И тут дед заплакал, беззвучно и бесслезно, чтобы внук не заметил.
– Сложно объяснить, Нойной. Это крайне, крайне сложно объяснить.
От девушки, что стоит перед ним, пахнет гиацинтами, точно она была тут всегда. Волосы у нее старые, но ветер в них новый, и еще не забылось, что чувствуешь, когда влюблен: это воспоминание предаст тебя последним. Когда любишь ее, то не находишь места в собственном теле. Вот почему он тогда танцевал.
– У нас было слишком мало времени, – говорит он.
Она качает головой:
– У нас была целая вечность. Дети и внуки.

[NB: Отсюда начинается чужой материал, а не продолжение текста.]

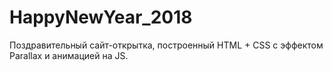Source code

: # HappyNewYear_2018

Поздравительный сайт-открытка, построенный HTML + CSS с эффектом Parallax и анимацией на JS.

– Ты была у меня всего мгновение, – говорит он.
Она смеется:
– Я была у тебя всю жизнь. Всю мою жизнь.
– Этого мало.
Она целует его запястье, ее подбородок ложится в его пальцы.
– Нет.
Они медленно идут по дороге, по которой, ему кажется, он ходил и раньше, но уже не помнит, куда она ведет. Его рука уверенно держит ее руку, и им опять шестнадцать, и ни один палец не дрожит и ни одно сердце не тоскует в разлуке. Грудь уверяет его, что он добежит до горизонта, но проходит миг, и легкие уже не слушаются. Она тотчас останавливается, терпеливо ждет под тяжестью его руки, уже старенькая, как за день до того, как его покинуть.
Он шепчет в ее закрытые глаза:
– Я не представляю, как объяснить это Ною.
– Знаю, – звенит ее дыхание о его шею.